> Problem 1
Reproduce word for word the passage of the gun trial article that opens with the words containing "Justice Mark Dwyer" and closes with "in New York.".

> Source text
□ □ □ □

Abdul Davis “was working in the black market for illegal guns that were circulating the streets of New York City,” Assistant District Attorney David Nasar said in his opening statement at the conspiracy trial of Davis and three others in Manhattan Supreme Court.

Nasar said the NYPD’s Firearm Investigations Unit was working an undercover sting and buying “these instruments of death” from Davis, building a case against him as he hustled to work with his suppliers to get more guns, including assault weapons, brought to the city from Virginia and elsewhere.

Davis, 53, faces conspiracy, criminal sale of a firearm and related charges for hawking pistols, assault weapons, revolvers, shotguns and ammunition around W. 166th St. and Saint Nicholas Ave. between March 2015 and April 2016, prosecutors said.

Justice Mark Dwyer sealed the courtroom to the press and public for the first witness — the undercover cop who allegedly made purchases from Davis — although he allowed the quartet’s relatives to remain in the audience.

Abdul’s lawyer Glenn Hardy said after court that Davis “continues to proclaim his innocence as the government continues to overreach and entrap innocent people.”

Also on trial are Davis’s wife Shelita Funderburk, 52, and Virginia residents Trenton Pointer, 46, and Daemon Jenkins, 51. Pointer and Jenkins are accused of supplying Davis with weapons they purchased in states with lax gun laws for resale on the streets in New York.

Pointer’s lawyer Robert Georges argued in his opening statement that the DA lacks proof against his client.

“You need evidence and there is not going to be any,” Georges said.

□ □ □ □

> Data provided
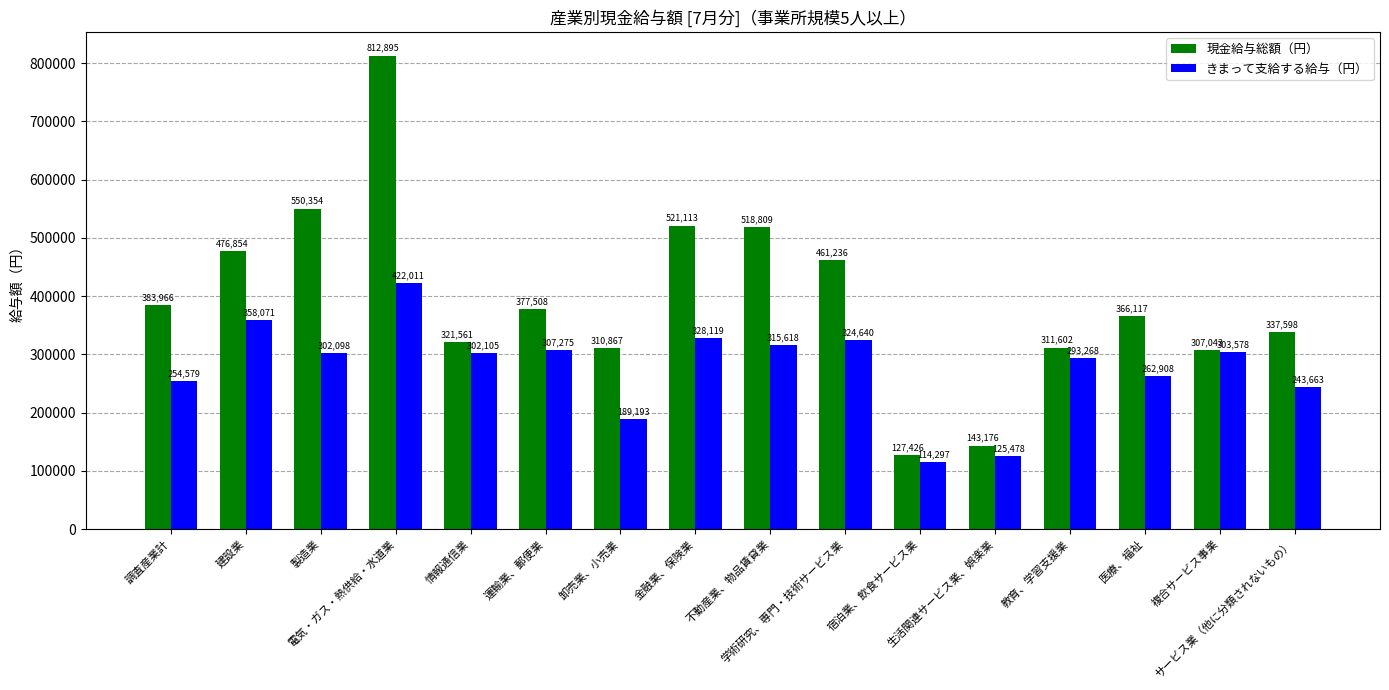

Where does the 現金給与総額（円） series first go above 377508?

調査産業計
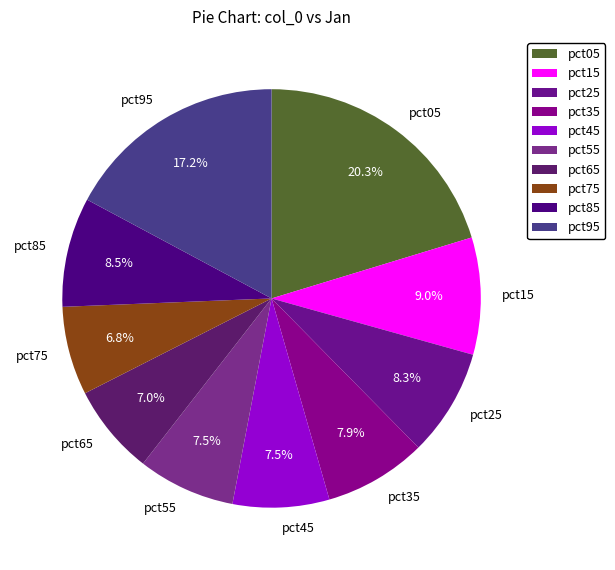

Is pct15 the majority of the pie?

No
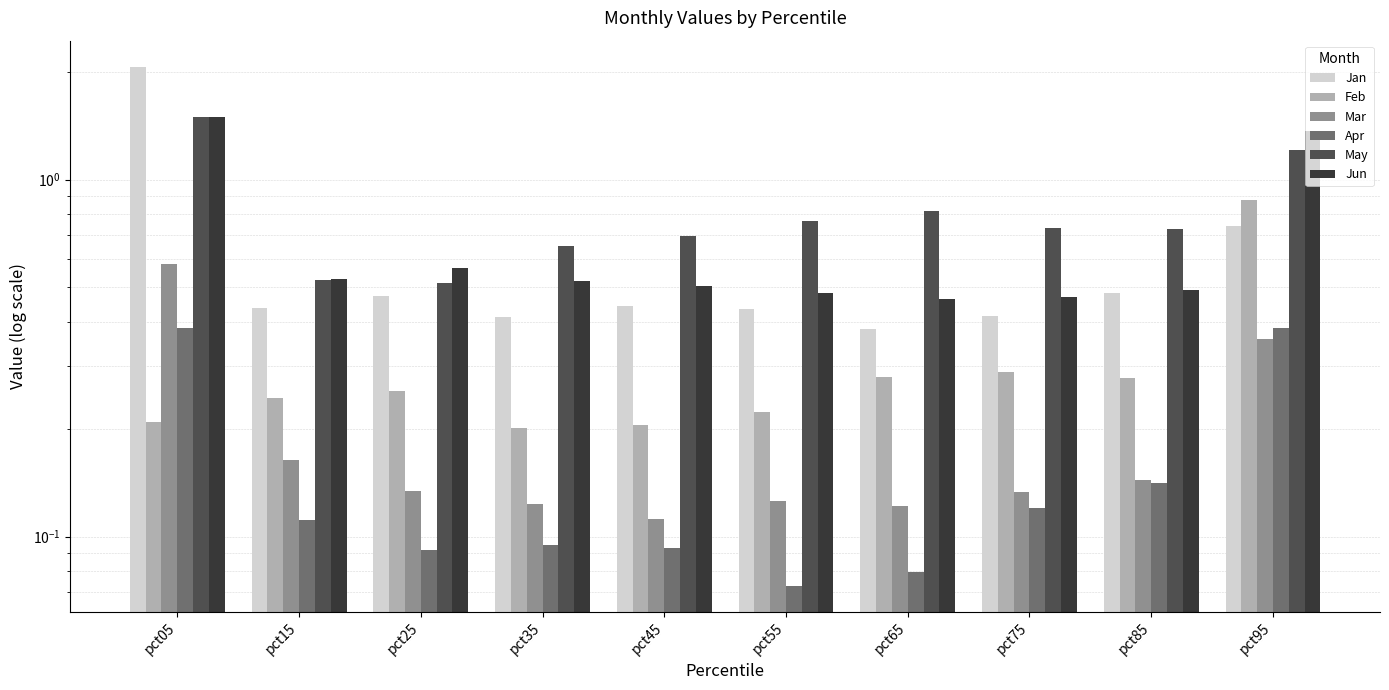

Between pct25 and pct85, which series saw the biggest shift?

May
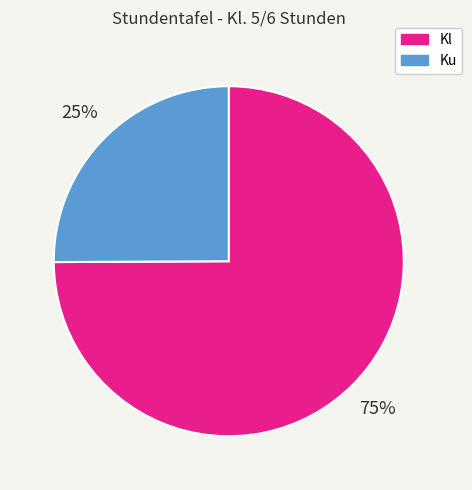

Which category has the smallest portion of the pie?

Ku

□ □ □ □

> Problem 2
Pick out every line of the records that contains the string "series", treating uppercase and lowercase as different.

> Worked solution 1
Justice Mark Dwyer sealed the courtroom to the press and public for the first witness — the undercover cop who allegedly made purchases from Davis — although he allowed the quartet’s relatives to remain in the audience.

Abdul’s lawyer Glenn Hardy said after court that Davis “continues to proclaim his innocence as the government continues to overreach and entrap innocent people.”

Also on trial are Davis’s wife Shelita Funderburk, 52, and Virginia residents Trenton Pointer, 46, and Daemon Jenkins, 51. Pointer and Jenkins are accused of supplying Davis with weapons they purchased in states with lax gun laws for resale on the streets in New York.

> Worked solution 2
Where does the 現金給与総額（円） series first go above 377508?
Between pct25 and pct85, which series saw the biggest shift?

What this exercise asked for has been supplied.